• [WHAT IS ASKED] Would you carry the passage about Nelson's arrival off New York in November 1782 forward from its last sentence?

• [DOCUMENT]
## BEGIN
On 11 November 1782, the
Albemarle
and her convoy came to anchor just off Sandy Hook lighthouse. Nelson, who earlier at Quebec had bemoaned the duty (‘a very
pretty job
at this late season of the year, for our sails are at this moment frozen to the yards’), could congratulate himself on one of those routine, thankless tasks which comprise ninety per cent of war, brought to a successful conclusion. At the same time, he eyed with envy a squadron from the West Indies fleet that lay at anchor inside New York harbour. It had taken part in Rodney’s successful action - the Battle of the Saints - on 12 April that year, and was under the command of the awe-inspiring Lord Hood. It was among them that he longed to be, not on this station which his own commander-in-chief recommended to him as ‘a good station for prize money’ - a remark which elicited from Nelson, ‘Yes, but the West Indies is the station for honour.’ Although in later years Nelson was careful about his rights over prize money, meticulous, some might even say on occasions grasping, yet it was always a secondary concern with him. That ‘radiant orb’ had beckoned him on to honour, not necessarily to fortune. As ever, he was not one to let an opportunity slip by, and on a cold November day, not long after Nelson had come to anchor, the midshipman on watch aboard Hood’s flagship the
Barfleur
saw a ship’s barge with a captain aboard drawing towards him. The side was manned, and he awaited with all the natural unease of an ordinary midshipman the presence on deck of one of those gods who could make you or break you. But this was no ordinary midshipman, though he was treated with only a little more consideration than the others, but Prince William Henry, son of George III, the future Duke of Clarence, ultimately to become William IV, ‘The Sailor King’.
## END
• [PROVIDED DATA]
## BEGIN
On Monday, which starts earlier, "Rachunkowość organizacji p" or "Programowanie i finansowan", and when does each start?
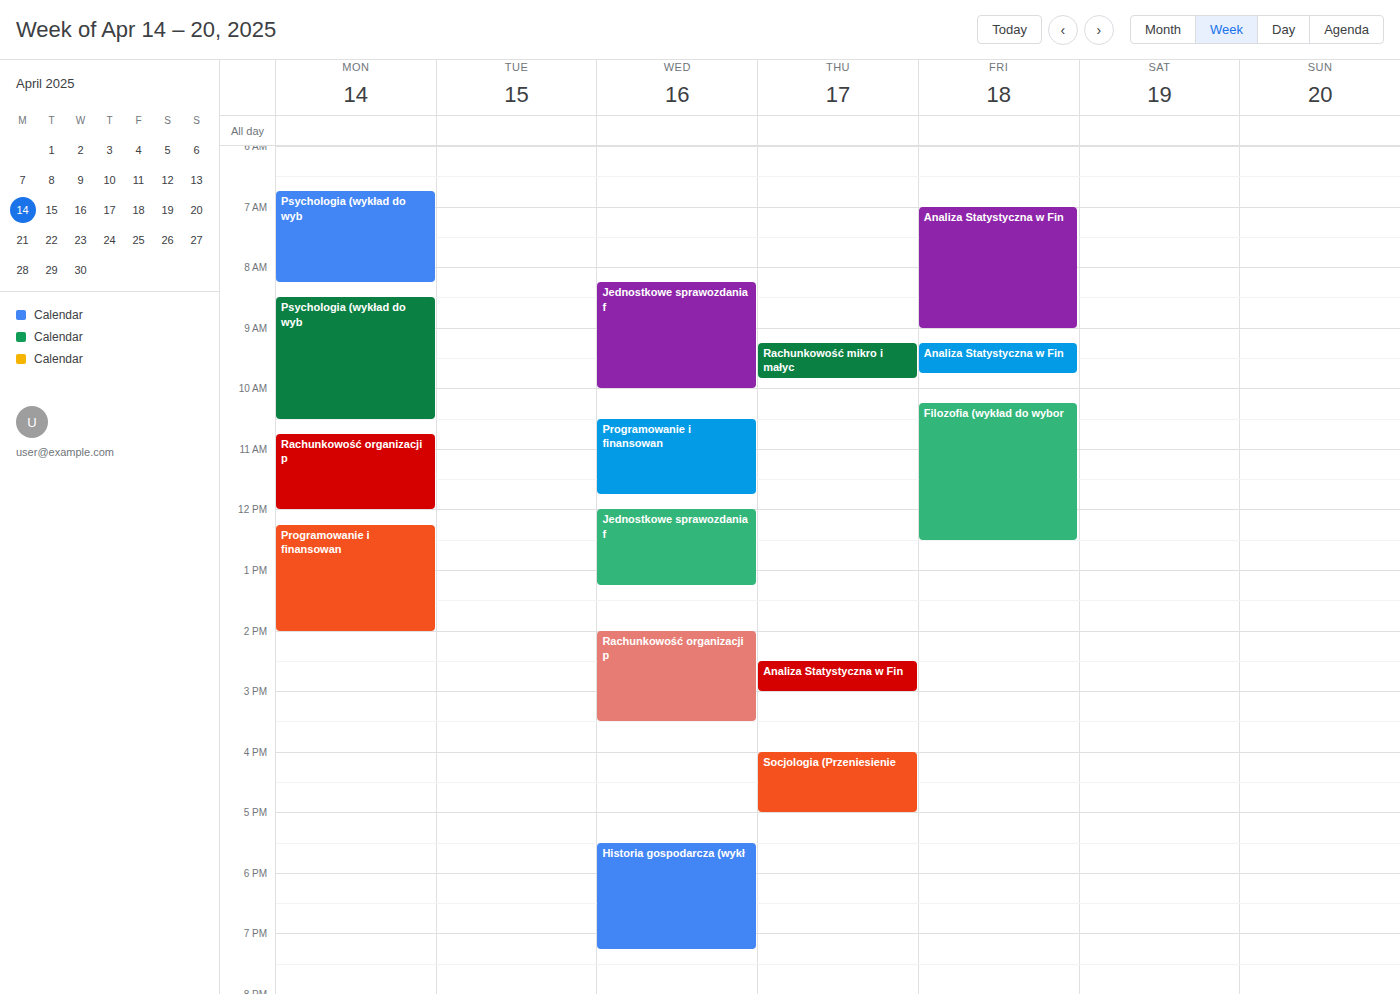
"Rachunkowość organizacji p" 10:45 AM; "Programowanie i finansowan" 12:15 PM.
## END
• [RESULT OF THE TASK]
Years later, when Trafalgar had been fought, and when Clarke and M‘Arthur were compiling Nelson’s life, William IV vividly recalled that first meeting. Even allowing in some respects for the benefit of hindsight, his recollection of young Captain Nelson is signed with a visual authenticity:

I was then a midshipman aboard the
Barfleur
, lying in the narrows off Staten Island, and had the watch on deck, when Captain Nelson of the
Albemarle
, came in his barge alongside, who appeared to be the merest boy of a captain I ever beheld; and his dress was worthy of attention. He had on a full-laced uniform; his lank unpowdered hair was tied in a stiff Hessian tail, of an extraordinary length; the old-fashioned flaps of his waistcoat added to the general quaintness of his figure, and produced an appearance which particularly attracted my notice; for I had never seen anything like it before, nor could I imagine who he was, nor what he came about. My doubts were, however, removed when Lord Hood introduced me to him. There was something irresistibly pleasing in his address and conversation; and an enthusiasm, when speaking on professional subjects, that showed he was no common being.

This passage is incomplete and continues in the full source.